Vectors: Vectors in R are one-dimensional arrays that can hold elements of any type. They are used to store and perform operations on a homogeneous set of data. Measuring this skill will assess a candidate's understanding of vector creation, indexing, and various vector operations.
Matrices: Matrices in R are two-dimensional arrays that store elements of the same type. This skill will evaluate a candidate's ability to create and manipulate matrices, perform matrix operations such as addition, subtraction, and multiplication, and apply matrix operations in solving problems.
Dataframes: Dataframes are tabular data structures in R that store data in rows and columns. Assessing a candidate's knowledge of dataframes will ascertain their proficiency in data manipulation, including merging, filtering, and transforming data, as well as their understanding of data reshaping.
CSV Handling: CSV (Comma-Separated Values) handling is the ability to read, write, and manipulate data stored in CSV format. This skill is crucial in real-life scenarios where data is often exchanged and stored in CSV files. Assessing this skill will determine a candidate's proficiency in loading, saving, and performing data transformations on CSV files in R.
Linear regression: Linear regression is a statistical technique used to analyze the relationship between a dependent variable and one or more independent variables. Measuring a candidate's understanding of linear regression will assess their ability to fit linear regression models, interpret model outputs, and make predictions using the models.
Confusion matrix: A confusion matrix is a table that represents the performance of a classification algorithm. Measuring a candidate's knowledge of confusion matrices will evaluate their understanding of key metrics such as accuracy, precision, recall, and F1 score, and their ability to analyze and interpret classification results.

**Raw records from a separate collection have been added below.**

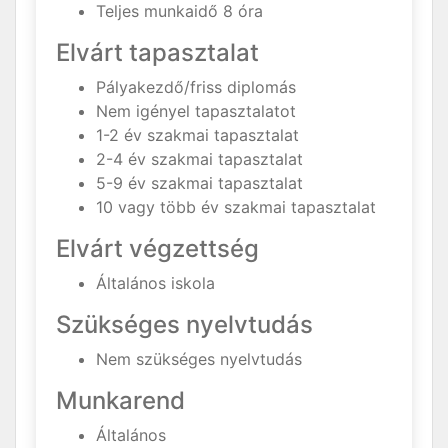
Teljes munkaidő 8 óra
Elvárt tapasztalat
Pályakezdő/friss diplomás
Nem igényel tapasztalatot
1-2 év szakmai tapasztalat
2-4 év szakmai tapasztalat
5-9 év szakmai tapasztalat
10 vagy több év szakmai tapasztalat
Elvárt végzettség
Általános iskola
Szükséges nyelvtudás
Nem szükséges nyelvtudás
Munkarend
Általános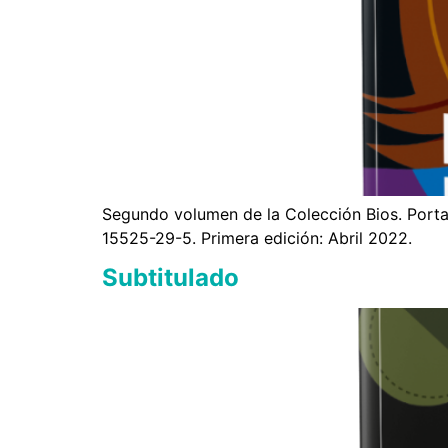
Segundo volumen de la Colección Bios. Porta
15525-29-5. Primera edición: Abril 2022.
Subtitulado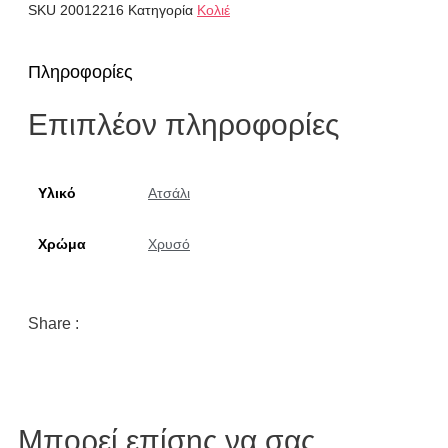
SKU
20012216
Κατηγορία
Κολιέ
Πληροφορίες
Επιπλέον πληροφορίες
Υλικό
Ατσάλι
Χρώμα
Χρυσό
Share :
Μπορεί επίσης να σας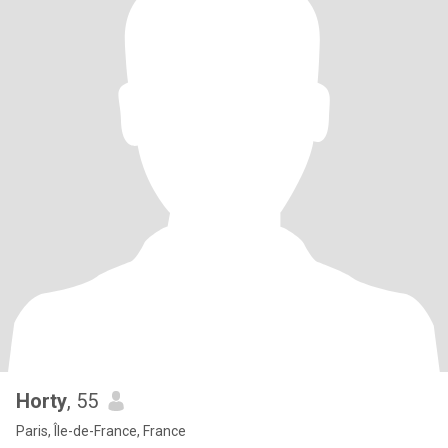
Horty
, 55
Paris, Île-de-France, France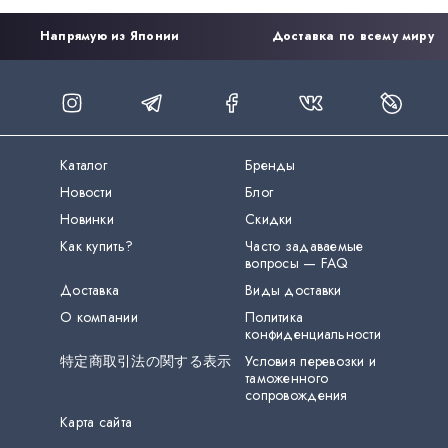
Напрямую из Японии
Доставка по всему миру
Каталог
Бренды
Новости
Блог
Новинки
Скидки
Как купить?
Часто задаваемые
вопросы — FAQ
Доставка
Виды доставки
О компании
Политика
конфиденциальности
特定商取引法の関する表示
Условия перевозки и
таможенного
сопровождения
Карта сайта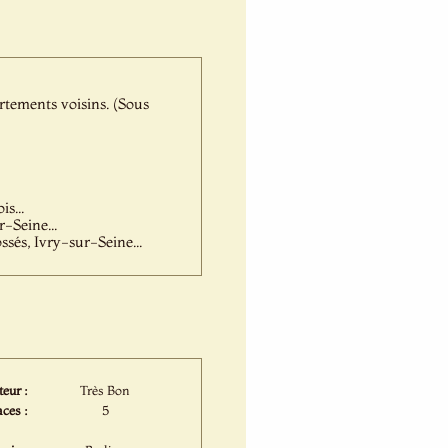
rtements voisins. (Sous
s...
-Seine...
és, Ivry-sur-Seine...
eur :
Très Bon
ces :
5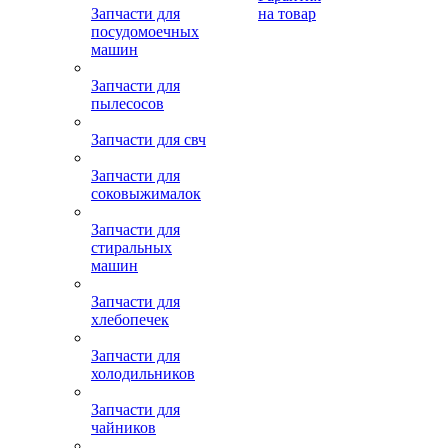
Запчасти для
на товар
посудомоечных
машин
Запчасти для
пылесосов
Запчасти для свч
Запчасти для
соковыжималок
Запчасти для
стиральных
машин
Запчасти для
хлебопечек
Запчасти для
холодильников
Запчасти для
чайников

Random Forest: Random Forest is an ensemble learning method used for classification and regression. Assessing this skill will gauge a candidate's ability to apply the Random Forest algorithm, understand the underlying principles, tune the model parameters, and evaluate its performance using appropriate statistical measures.
Analytics with R: Analytics with R involves using R programming language and its associated packages to perform data analysis, visualization, and statistical modeling. Evaluating this skill will determine a candidate's proficiency in utilizing R's analytical capabilities, applying statistical techniques, and generating insights from data.
String Manipulation: String manipulation refers to the process of modifying, extracting, or manipulating textual data in R. This skill assessment will measure a candidate's ability to perform tasks such as concatenating strings, replacing patterns, extracting substrings, and applying regular expressions on character data to solve data processing and manipulation challenges.